April 29, 2008
is a new monthly column covering artistic rights, digital media and other open source issues by regular Wiretap contributor Larisa Mann
Last week the Federal Communication Commission held a hearing at Stanford University on how the government should regulate internet traffic. Folks who heard about it may have thought, “Wait a minute, didn’t they just have a hearing on this a few weeks before?” They did. A second hearing was scheduled after major internet service provider Comcast hired people to fill seats at the original hearing, preventing other interested parties from attending. After the scandal was revealed (including photos of Comcast’s hired decoys sleeping) the FCC set up a second hearing.
What was so important about an FCC hearing that Comcast felt compelled to block the public from attending? Funnily enough, Comcast is a part of the story.
Last year, Associated Press conducted file-sharing tests and reported that Comcast was filtering internet traffic. Since then, several other organizations have tested Comcast’s internet service and all agree that certain “packets” of information are being blocked or slowed by Comcast. Similar testing has revealed that other Internet Service Providers (ISPs) also filter content — favoring certain internet users over others.
Stanford professor Lawrence Lessig and Free Press’ Ben Scott wrote in an SF Chronicle Op-Ed that by secretly blocking BitTorrent, a file-sharing technology powerful enough to bring you HDTV content, Comcast was using its control over the network to stifle a competitor to their cable TV service. It’s a curious move because, as Lessig and Scott pointed out, BitTorrent is “used by everyone from the Hollywood studios to NASA.”
Different Prices For Different Speeds
This is a big deal, because the internet’s future is connected to the telephone and telecommunications networks it runs on. The public relies on these networks for communication and the U.S. government has traditionally regulated their use.
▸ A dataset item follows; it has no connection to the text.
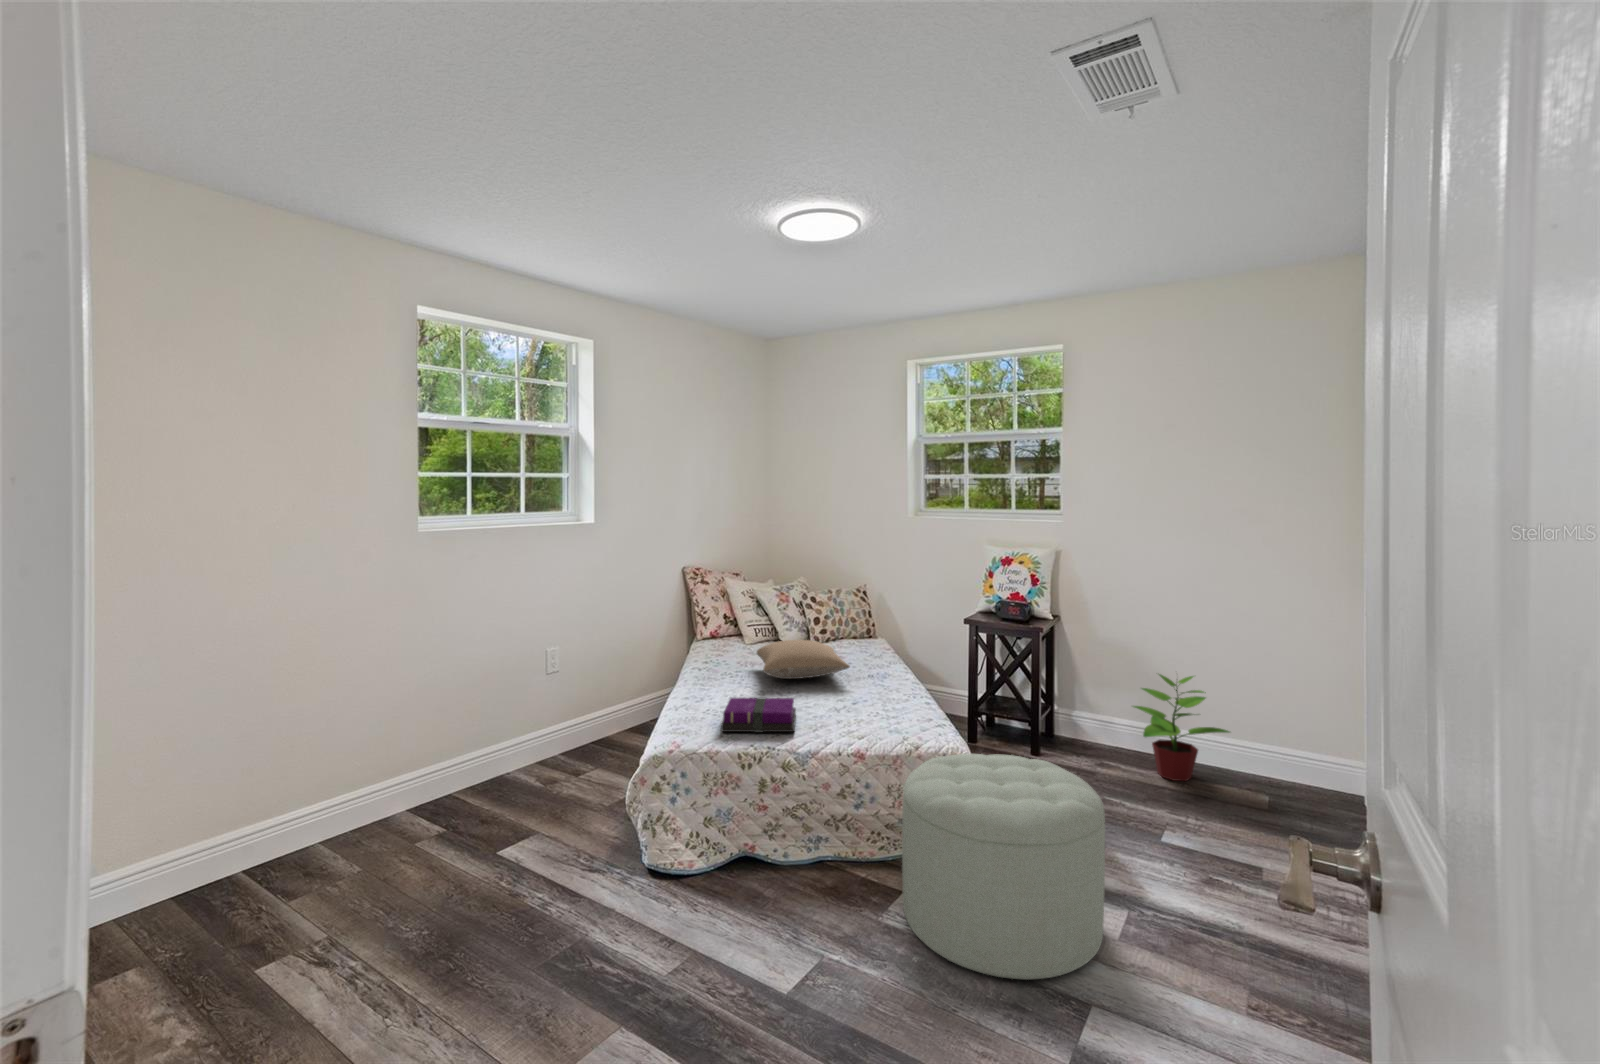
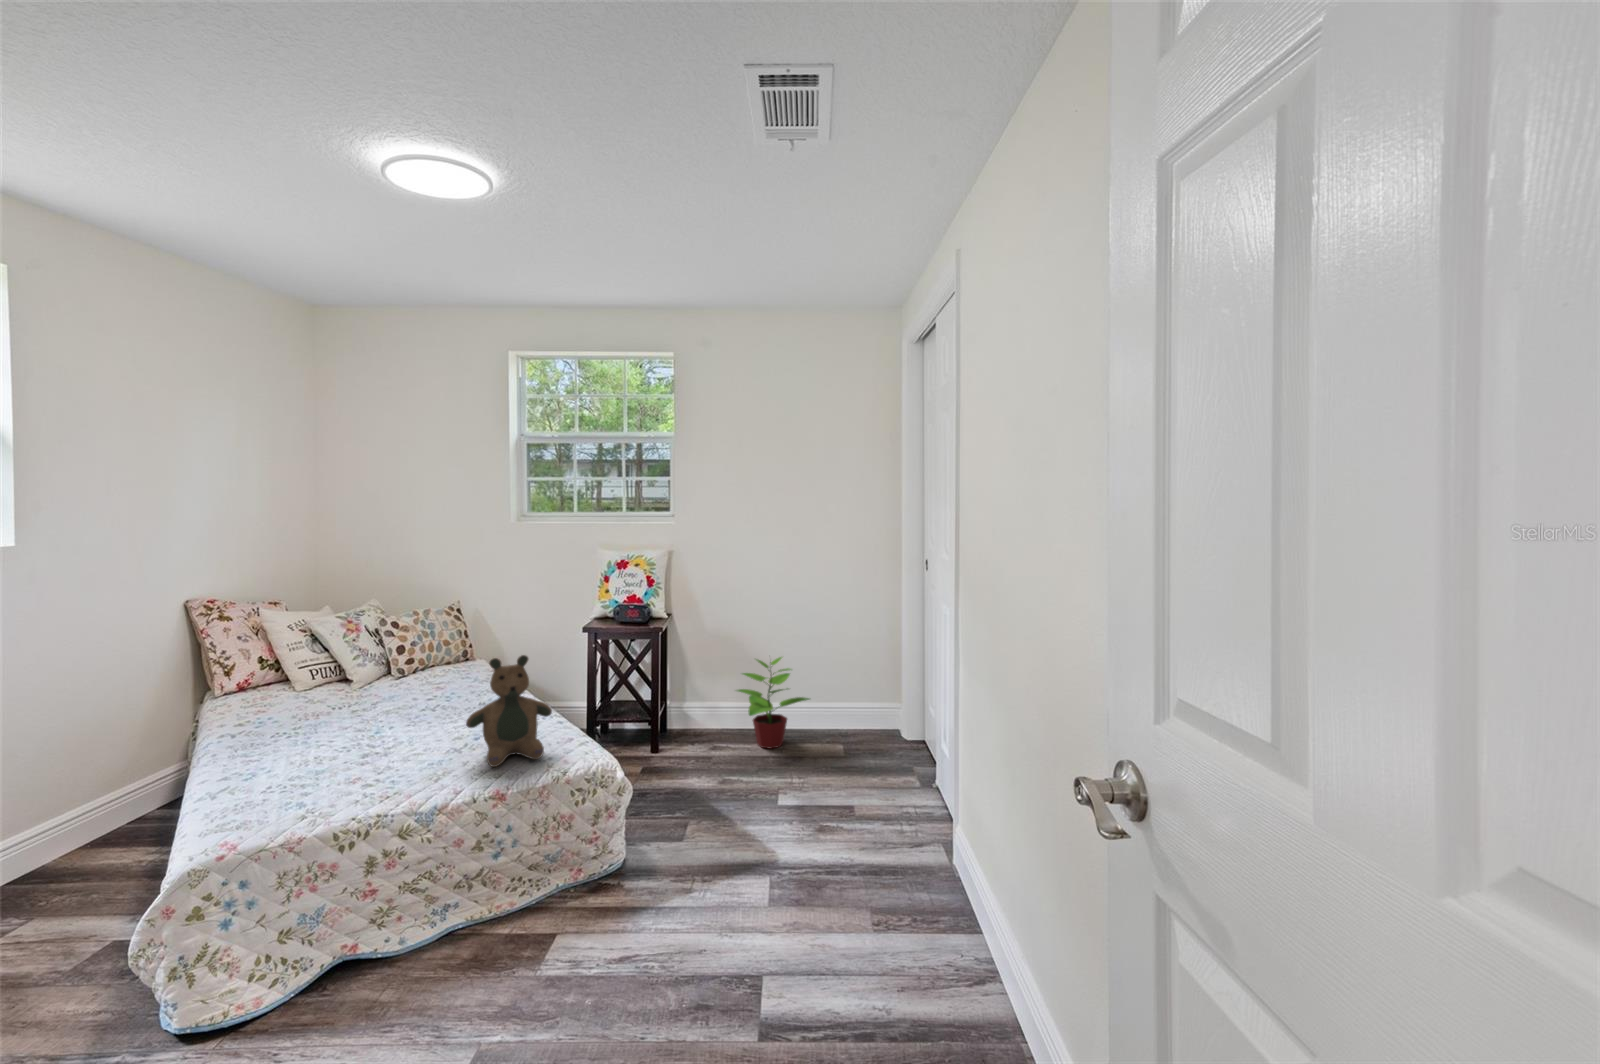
teddy bear: none [844,634,917,731] -> present [466,655,552,767]
pillow: present [757,640,850,679] -> none [325,674,462,725]
notebook: present [721,697,796,732] -> none [297,746,407,811]
ottoman: present [902,754,1105,980] -> none [561,757,759,990]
Specifically, regulation made it illegal for companies providing these services to discriminate against users. In other words, your phone call has to be as clear as my phone call.
Up until a few years ago, this was true for the internet as well — it was illegal for ISPs to selectively block internet traffic. But in 2005, after a landmark court case, and much lobbying by the telecommunications industry (a.k.a. “telcos” — TimeWarner, AT&T, Comcast etc.), the FCC reclassified internet service as “information” rather than “communication” services.